Si parta proprio da Apple: la sua posizione in questa vicenda è scomoda perché, pur non essendo direttamente responsabile né delle decisioni dei developer né tantomeno della gestione dei bambini da parte dei genitori, non ha provveduto tempestivamente con una comunicazione esaustiva. Solo dopo l’emersione dello scandalo – ovvero quando centinaia di famiglie si sono ritrovate con l’accredito di ingenti somme sulla carta di credito – la Mela è passata attivamente all’azione. Ha introdotto nuove indicazioni su iTunes e App Store per sottolineare come certi software prevedano l’acquisto in-app e ha reso più stringente l’uso delle password, affinché vengano richieste a ogni tentativo di vendita.
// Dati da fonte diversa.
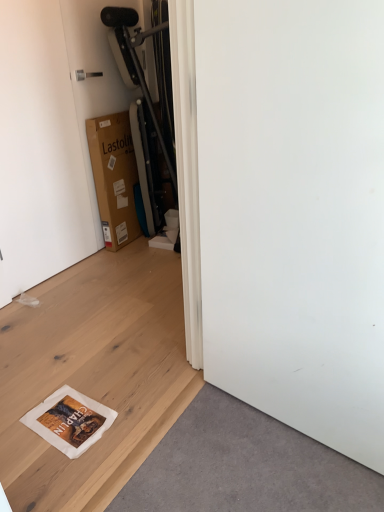
At what (x,y) coordinates should I click in order to perform the action: click on free space in front of white matte door at upper left. Please return your answer as a coordinate pair (x, y). The height and width of the screenshot is (512, 384). Looking at the image, I should click on (53, 302).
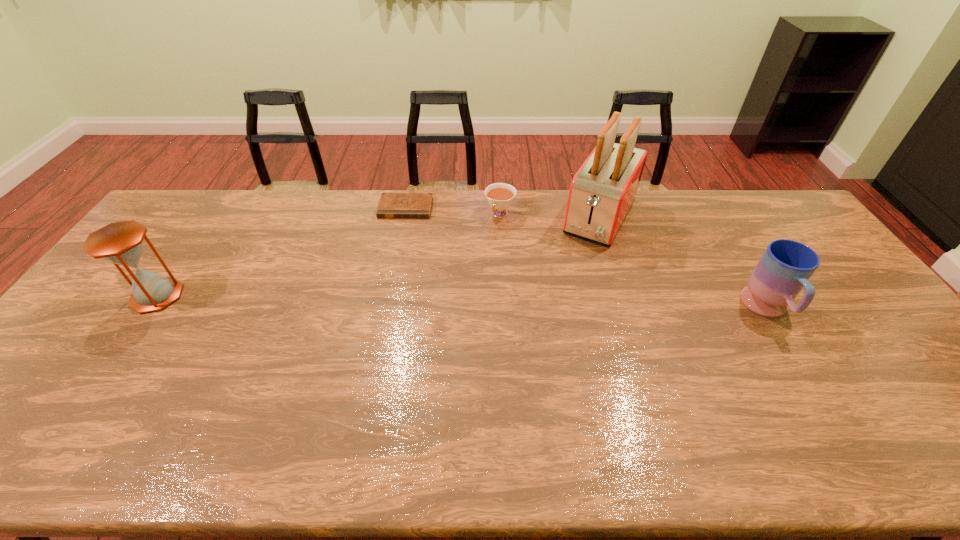
Locate an element on the screen. This screenshot has width=960, height=540. the leftmost object is located at coordinates (120, 243).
Non sono però esenti i developer. Senza voler citare nessun episodio in particolare perché l’universo di App Store è composto per la gran parte di sviluppatori leali, non si può dire che non esista chi ne ha approfittato. Molti videogiochi dedicati ai più piccoli, infatti, inducono di continuo all’acquisto di funzioni aggiuntive – per comprare nuovi accessori a un cucciolo virtuale, per superare facilmente un livello complesso, per accedere a sezioni speciali del gameplay – e il bambino, poco in grado di comprendere cosa stia facendo, acconsente di continuo alla compravendita.
Non sono da meno i genitori, forse coloro su cui pesano le maggiori responsabilità, ma anche l’ovvia presunzione di innocenza. È impensabile consegnare un iPhone o un iPad nelle mani di un minore, magari di tenerissima età, senza che vi sia un’adeguata supervisione. È vero: in App Store non vi sono contenuti hard, il rispetto per i più piccoli da parte di Apple è degno d’elogio. Ma è anche vero come una funzione legittima come gli acquisti in-app, più che gestibili da un adulto, non possa essere limitata solamente perché il genitore non ha il tempo, o il desiderio, di occuparsi adeguatamente del proprio pargolo. Con iOS 7 è ora possibile bloccare di default tali acquisti, per la sicurezza di tutti. Ma passare un’ora davanti al tablet in compagnia del bambino, per istruirlo alla responsabilità durante il gioco, non è forse meglio che abbandonarlo sul divano solo con un iPhone?